The pre-clinical results have been improved by a new design for the device, based on sophisticated computer modeling and prototyping done by a team led by U-M bioengineering professor James Grotberg, Ph.D.

The alterations have reduced the device's size, made it more flexible, and improved the flow of blood, thereby enhancing the lung's performance and reducing the risk of clotting and infection.

The artificial lung uses no mechanical pump, instead relying on the heart's own pumping force to send blood from the pulmonary artery into the chamber, past the hollow fibers with tiny micropores that exchange oxygen from the air with carbon dioxide from the blood. The lack of a pump cuts costs and reduces damage to blood cells.

"The blood can then flow back to the pulmonary artery and circulate through the lungs for clot-filtering and other benefits, or directly into the heart's left atrium before being sent to the body," explains Bartlett.

Bartlett and his colleagues envision that the device could eventually help lung transplant candidates stay alive and mobile for six months or more, outside the hospital, and allow them to stay healthy enough to remain at the top of the transplant list. It may also prove suitable for burn and smoke inhalation patients, victims of near-drowning, and those with traumatic injuries.

A $4.8 million, five-year grant from the National Institutes of Health's new Institute of Biomedical Engineering will support further development of the device, and pre-clinical and clinical trials.

The devices are made by Michigan Critical Care Consultants, Inc., or MC3, a firm founded by U-M bioengineering alumni and led by Sean Chambers, Ph.D. Pre-clinical studies are being done by Bartlett's team at UMHS, and a team led by Joseph Zwischenberger at the University of Texas Medical Branch in Galveston. Northwestern engineers have contributed to the design.

In preparation for clinical trials, Haft led a survey of transplant program directors at some of the nation's largest lung transplant centers. The findings suggest widespread interest and anticipation, with the vast majority saying they'd want to participate, and a majority saying that animal trials of one month or less, in a few dozen animals, would be sufficient as final pre-clinical testing.

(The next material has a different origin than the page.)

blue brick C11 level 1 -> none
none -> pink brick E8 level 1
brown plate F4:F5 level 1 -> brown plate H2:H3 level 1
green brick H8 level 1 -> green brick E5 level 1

The respondents overwhelmingly said that patients with idiopathic pulmonary fibrosis, a mysterious and deadly scarring of the lungs with no known cause, would be the best candidates for the first clinical trials. They typically have the highest waiting-list death rate, and their disease progresses rapidly without responding to therapy. A Phase I trial of less than 30 participants was considered reasonable, with a goal of bridging 60 percent of participants to transplant.

But because the lung transplant system currently allocates organs based only on waiting time, size of organ needed and blood type, a clinical trial of an artificial lung as a bridge to transplant would require a change to allocation policy for participants. The survey found support for this shift, which would prioritize transplants for those on the artificial lung, among 67 percent of transplant program directors. Still others voiced partial support.

Another potential use for the artificial lung would be in patients who receive a sub-optimal lung transplant, and need lung support after their transplant to determine if the new lung will function.